A strong correlation cannot be drawn between number of cases and stringency index. During some periods of high stringency, cases seem to somewhat stall, but increases and decreases in stringency have no consistent effect on the number of cases.
Some correlation is seen between important holidays in November and December, but this is not seen for other, somewhat less significant holidays.
Some small periodicity is also seen on a weekly basis of peaks and valleys, indicating either peaks in testing or peaks in data aggregation around the work week.
The first multi-heat/line plot indicates the total number of COVID-19 cases per capita in the United States, Italy, and Japan over the last year. Italy and Japan were hit by COVID-19 earlier than the U.S. but also took more extreme measures to prevent its spread, which is not necessarily shown here (pre-March 2020).
Spikes in the increase of COVID-19 cases can be seen in the fall to winter months in both Italy and the United States, but the scale of the graph makes it difficult to determine seasonal changes in Japan.

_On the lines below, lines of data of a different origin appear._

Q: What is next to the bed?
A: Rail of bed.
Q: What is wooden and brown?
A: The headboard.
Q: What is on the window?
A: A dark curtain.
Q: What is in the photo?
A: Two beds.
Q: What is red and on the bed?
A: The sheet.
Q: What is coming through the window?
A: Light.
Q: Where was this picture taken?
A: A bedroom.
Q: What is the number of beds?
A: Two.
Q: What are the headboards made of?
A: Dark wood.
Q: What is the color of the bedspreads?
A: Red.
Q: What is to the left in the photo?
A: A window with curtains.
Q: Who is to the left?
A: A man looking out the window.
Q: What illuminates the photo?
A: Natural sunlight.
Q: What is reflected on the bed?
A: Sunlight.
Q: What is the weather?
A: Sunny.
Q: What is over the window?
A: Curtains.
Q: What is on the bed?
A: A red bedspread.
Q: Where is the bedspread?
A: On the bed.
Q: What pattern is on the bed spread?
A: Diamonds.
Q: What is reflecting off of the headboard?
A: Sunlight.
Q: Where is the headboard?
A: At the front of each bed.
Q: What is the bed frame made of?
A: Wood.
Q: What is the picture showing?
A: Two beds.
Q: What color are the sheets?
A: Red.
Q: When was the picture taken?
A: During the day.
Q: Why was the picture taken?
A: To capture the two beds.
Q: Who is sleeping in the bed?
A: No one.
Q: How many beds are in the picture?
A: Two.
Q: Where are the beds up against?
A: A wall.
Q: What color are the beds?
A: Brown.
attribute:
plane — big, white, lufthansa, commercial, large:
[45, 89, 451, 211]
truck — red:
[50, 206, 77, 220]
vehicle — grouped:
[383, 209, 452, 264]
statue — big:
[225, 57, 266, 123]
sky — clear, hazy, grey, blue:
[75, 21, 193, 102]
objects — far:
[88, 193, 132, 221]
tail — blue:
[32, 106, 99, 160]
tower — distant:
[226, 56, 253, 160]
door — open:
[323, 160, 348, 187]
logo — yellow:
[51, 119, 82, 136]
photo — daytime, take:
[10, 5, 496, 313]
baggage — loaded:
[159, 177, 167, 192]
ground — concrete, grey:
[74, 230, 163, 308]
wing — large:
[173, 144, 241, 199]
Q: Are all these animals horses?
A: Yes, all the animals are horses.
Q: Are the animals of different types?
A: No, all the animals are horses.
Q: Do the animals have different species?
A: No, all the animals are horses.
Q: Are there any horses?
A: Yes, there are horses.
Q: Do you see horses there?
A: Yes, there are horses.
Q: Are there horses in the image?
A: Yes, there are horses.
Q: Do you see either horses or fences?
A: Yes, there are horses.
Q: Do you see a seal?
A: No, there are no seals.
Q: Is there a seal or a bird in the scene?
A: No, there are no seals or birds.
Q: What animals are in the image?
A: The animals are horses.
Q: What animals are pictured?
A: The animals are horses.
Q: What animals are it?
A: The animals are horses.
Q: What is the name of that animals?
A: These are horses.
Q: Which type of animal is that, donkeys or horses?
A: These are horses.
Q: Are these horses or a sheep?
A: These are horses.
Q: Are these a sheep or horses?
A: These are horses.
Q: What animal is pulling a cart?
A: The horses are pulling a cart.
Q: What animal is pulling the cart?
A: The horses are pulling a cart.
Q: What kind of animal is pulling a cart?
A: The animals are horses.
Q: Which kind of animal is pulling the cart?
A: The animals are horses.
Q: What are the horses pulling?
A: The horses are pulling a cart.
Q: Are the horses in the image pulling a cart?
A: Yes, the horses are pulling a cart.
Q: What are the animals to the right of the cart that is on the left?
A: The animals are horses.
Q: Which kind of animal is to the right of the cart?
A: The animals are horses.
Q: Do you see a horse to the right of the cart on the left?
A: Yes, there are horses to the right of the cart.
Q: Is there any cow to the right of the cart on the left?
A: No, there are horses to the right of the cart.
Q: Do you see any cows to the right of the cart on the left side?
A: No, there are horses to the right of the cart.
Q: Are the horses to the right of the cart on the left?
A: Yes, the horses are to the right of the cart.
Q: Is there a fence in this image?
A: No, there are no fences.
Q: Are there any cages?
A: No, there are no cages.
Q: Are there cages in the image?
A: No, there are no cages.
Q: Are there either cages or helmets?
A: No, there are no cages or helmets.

The second multi-heat/line plot indicates the total number of COVID-19 cases per capita in the United States, Italy, and Japan over the last year on a logarithmic scale. Italy and Japan were hit by COVID-19 earlier than the U.S. but also took more extreme measures to prevent its spread, which the logarithmic scale shows more clearly, though some measures are not necessarily shown here (pre-March 2020).
In Italy and Japan, trends in case data seem to more closely correlate with the stringency of government policy than in the U.S. Periods of high stringency occur in reaction to rising case numbers and are followed by periods of stagnating case numbers; the opposite is seen for periods of low stringency.
The graphs indicate some level of success by government policy in slowing the spread of COVID-19. While it is hard to predict what COVID-19 will look like in the later months of 2021 and 2022, COVID-19 case data in the U.S. most closely resembles CIDRAP’s predicted Scenario 2, which expected large fall peaks. With the widespread distribution of multiple vaccines, hopefully future peaks will be as minimal as possible.